Tartışmaya katılanlar arasında gazeteci Celal Başlangıç ve Ragıp Duran’ın yanı sıra, Türkiye’de tutuklu kalan Hozan Canê adıyla tanınan Alman vatandaşı Kürt ses sanatçısı Saide İnaç, Türkiye ve Almanya vatandaşı Adil Demirci ve Gönül Dilan Örs de vardı.

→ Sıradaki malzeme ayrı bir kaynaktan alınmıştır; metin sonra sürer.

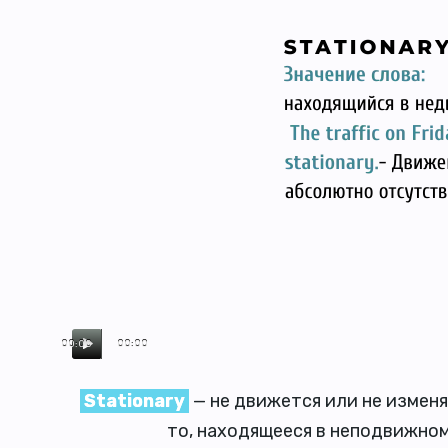
00:00
00:00
Stationary
— не движется или не изменя
то, находящееся в неподвижном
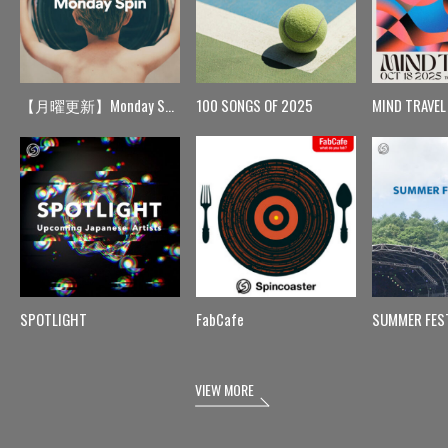
【月曜更新】Monday Spin
100 SONGS OF 2025
MIND TRAVEL
SPOTLIGHT
FabCafe
SUMMER FES
VIEW MORE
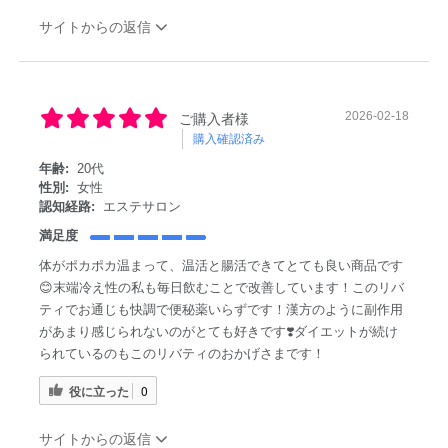
サイトからの返信
2026-02-18
ご購入者様
購入確認済み
年齢:
20代
性別:
女性
認知経路:
エステサロン
満足度
体がポカポカ温まって、温活と腸活できてとても良い商品です
😊末端冷え性の私も毎日飲むことで改善しています！このリバ
ティでお通じも快調で便秘薬いらずです！漢方のように副作用
があまり感じられないのがとても好きです❣️ダイエットが続け
られているのもこのリバティのおかげさまです！
役に立った
0
サイトからの返信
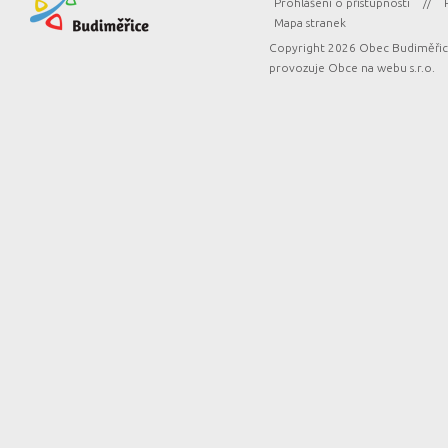
Prohlášení o přístupnosti
//
Mapa stranek
Copyright 2026 Obec Budiměřice
provozuje
Obce na webu s.r.o.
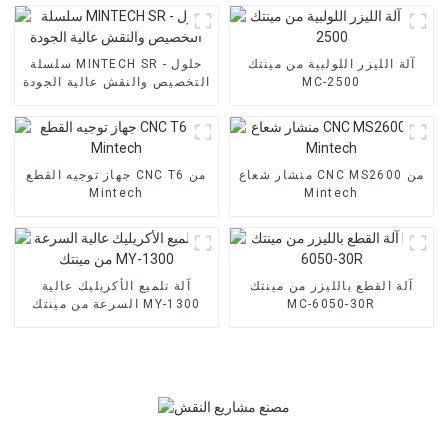
آلة الليزر اللولبية من مينتك
سلسلة MINTECH SR - حلول
MC-2500
التخصيص والنقش عالية الجودة
منشار شعاع CNC MS2600 من
جهاز توجيه القطع CNC T6 من
Mintech
Mintech
آلة القطع بالليزر من مينتك
آلة تلميع الأكريليك عالية
MC-6050-30R
السرعة من مينتك MY-1300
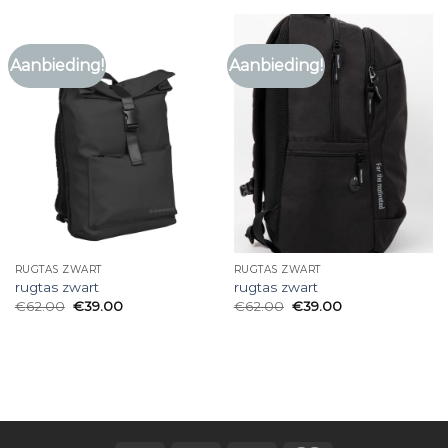
Aanbieding!
Aanbieding!
RUGTAS ZWART
RUGTAS ZWART
rugtas zwart
rugtas zwart
€
62.00
€
39.00
€
62.00
€
39.00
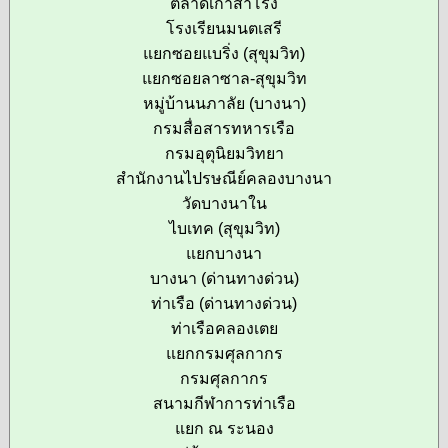
ตลาดเก่าสำโรง
โรงเรียนมนตเสรี
แยกซอยแบริ่ง (สุขุมวิท)
แยกซอยลาซาล-สุขุมวิท
หมู่บ้านนภาลัย (บางนา)
กรมสื่อสารทหารเรือ
กรมอุตุนิยมวิทยา
สำนักงานไปรษณีย์คลองบางนา
วัดบางนาใน
ไบเทค (สุขุมวิท)
แยกบางนา
บางนา (ด่านทางด่วน)
ท่าเรือ (ด่านทางด่วน)
ท่าเรือคลองเตย
แยกกรมศุลกากร
กรมศุลกากร
สนามกีฬาการท่าเรือ
แยก ณ ระนอง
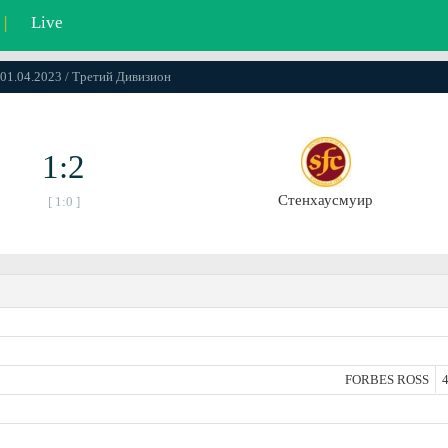
|
Live
 01.04.2023 / Третий Дивизион
1:2
Стенхаусмуир
[ 1:0 ]
FORBES ROSS
4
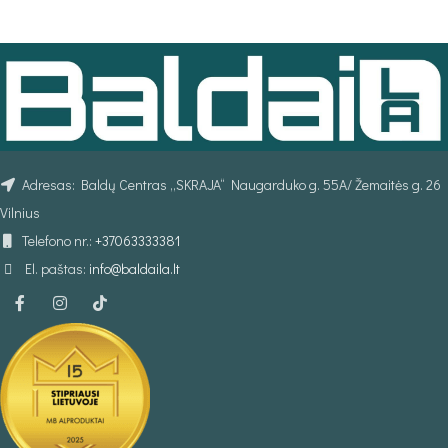
PASIRINKTI SAVYBES
Adresas: Baldų Centras „SKRAJA“ Naugarduko g. 55A/ Žemaitės g. 26
Vilnius
Telefono nr.:
+37063333381
El. paštas:
info@baldaila.lt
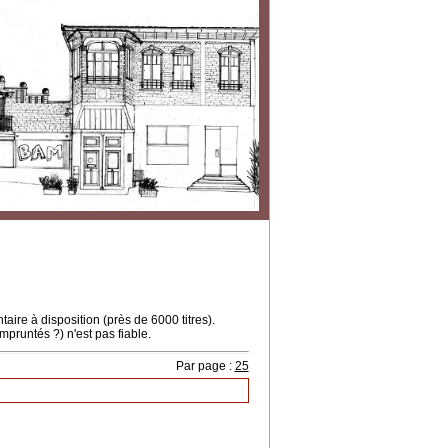
ire à disposition (près de 6000 titres).
mpruntés ?) n'est pas fiable.
Par page :
25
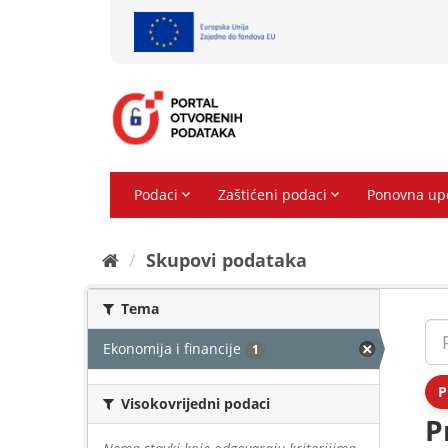
Preskoči
na
sadržaj
Skupovi podаtаkа
Tema
Ekonomija i financije
1
P
Visokovrijedni podaci
P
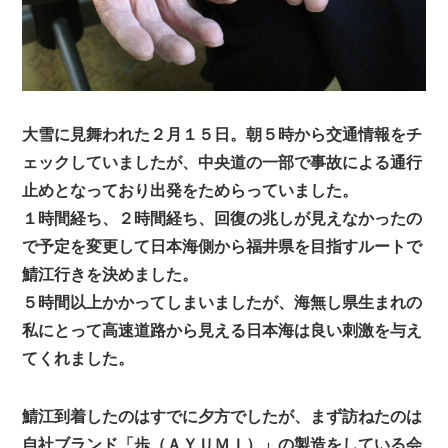
大雪に見舞われた２月１５日。朝５時から交通情報をチ
ェックしていましたが、中央道の一部で事故による通行
止めとなっており出発をためらっていました。
１時間経ち、２時間経ち、回復の兆しが見えなかったの
で予定を変更して日本海側から福井県を目指すルートで
鯖江行きを決めました。
５時間以上かかってしまいましたが、海無し県生まれの
私にとって高速道路から見える日本海は良い刺激を与え
てくれました。
鯖江到着したのはすでに夕方でしたが、まず訪ねたのは
自社ブランド「歩（ＡＹＵＭＩ）」の製造をしている会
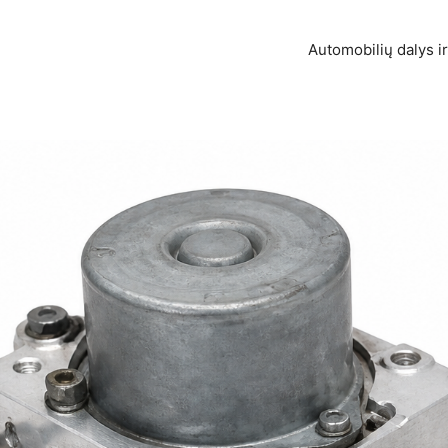
Automobilių dalys ir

Korona önlemleri çerçevesinde az sayıda katılımcı davetli olduğu basın toplantısının açılışını Kültür Forum Sözcüsü Osman Okkan yaptıktan sonra Artı Gerçek’in “Yeşiller’in diğer siyasi partilerden farkı ne? Türkiye kökenli Almanya vatandaşları neden Birlik 90/Yeşiller’e oy versinler? Sorusunu ilk olarak Cem Özdemir yanıtladı:

ÖZDEMİR: DEMOKRASİDEN TAVİZ VERMEYECEĞİZ

“Özel olarak biz Birlik 90/Yeşiller olarak kimseyi kökenine göre ayırmıyoruz. Bizim için insanların nereden geldiği değil nereye gitmek istedikleri önemlidir. Dolayısıyla insanı merkezine alan bir partiyiz. Doğa ve çevre politikalarımızla iklimin değişmesine, ısınmasına karşı en güçlü mücadeleyi veren partiyiz.

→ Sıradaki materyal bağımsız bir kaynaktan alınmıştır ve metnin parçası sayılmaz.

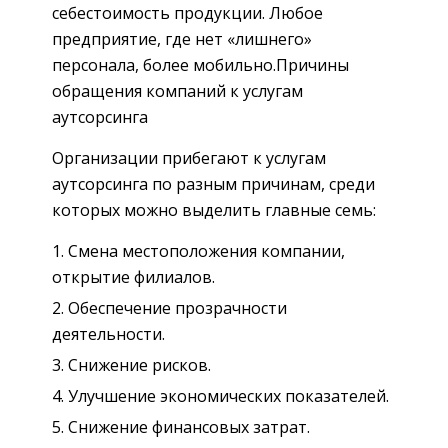
себестоимость продукции. Любое
предприятие, где нет «лишнего»
персонала, более мобильно.Причины
обращения компаний к услугам
аутсорсинга
Организации прибегают к услугам
аутсорсинга по разным причинам, среди
которых можно выделить главные семь:
Смена местоположения компании,
открытие филиалов.
Обеспечение прозрачности
деятельности.
Снижение рисков.
Улучшение экономических показателей.
Снижение финансовых затрат.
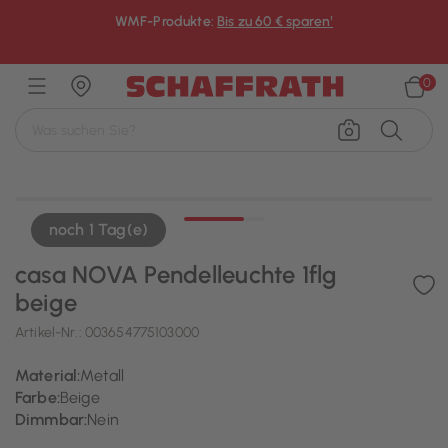
WMF-Produkte:
Bis zu 60 € sparen¹
×
0
noch 1 Tag(e)
casa NOVA Pendelleuchte 1flg
beige
Artikel-Nr.:
003654775103000
Material:
Metall
Farbe:
Beige
Dimmbar:
Nein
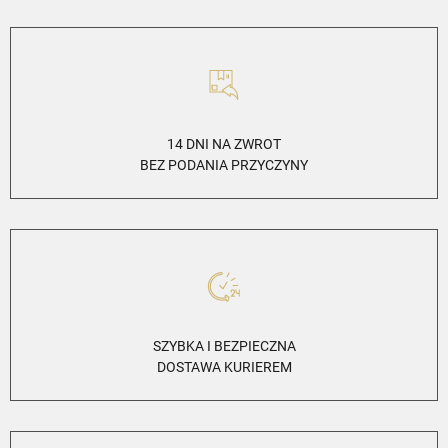
14 DNI NA ZWROT
BEZ PODANIA PRZYCZYNY
SZYBKA I BEZPIECZNA
DOSTAWA KURIEREM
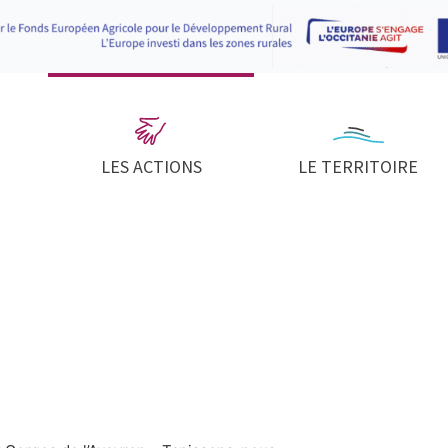
LES ACTIONS
LE TERRITOIRE
ire en Quercy Rouergue et Gorges 
avec l’artiste Marine Giacomi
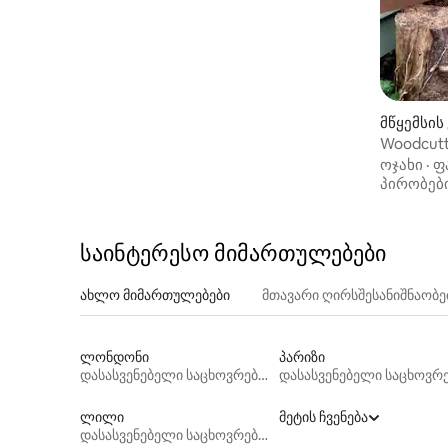
მწყემსის
Woodcutt
ოჯახი
·
ფ
პირობებ
საინტერესო მიმართულებები
ახლო მიმართულებები
მთავარი ღირსშესანიშნაობ
ლონდონი
პარიზი
დასასვენებელი საცხოვრებლები
ლილი
მეტის ჩვენება
დასასვენებელი საცხოვრებლები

Dış politikada biz de iktidar partisi olsak, Putin’le, Şiilerle veya Erdoğan gibi isimlerle görüşmek zorundayız. Ama bu görüşmeleri yaparken bu ülkenin değerlerini de teslim etmek istemiyoruz. Demokrasiden taviz vermeyeceğiz ve o ülkelerde demokrasi isteyen insanların yanında olmak istiyoruz.  Şöyle izah edeyim, o ülkelerin baskı rejimlerinin bu ülkeye taşınmasına da asla izin vermeyiz.“



Aynı soruya Berivan Aymaz ise şu karşılığı verdi:

“Bizim seçim programımızın en uzun bölümlerinden bir tanesi Türkiye paragrafı. Seçim programımızın özetlerini on bir dile çevirdik, Türkçe ve Kürtçe de var. Sanırım ilk defa bir seçim programı Kürtçe’ye çevrildi. Biz burada çok net söylüyoruz: Biz Türkiye’nin Avrupa Birliği’nde perspektifinin olduğunu düşünüyoruz, ama bu Türkiye’yle değil. Bu perspektifin ulaşılabilir olması için Türkiye’deki ilerici, demokrat sivil toplum örgütleriyle ilişkilerimizi çok daha sıklaştırmak istiyoruz.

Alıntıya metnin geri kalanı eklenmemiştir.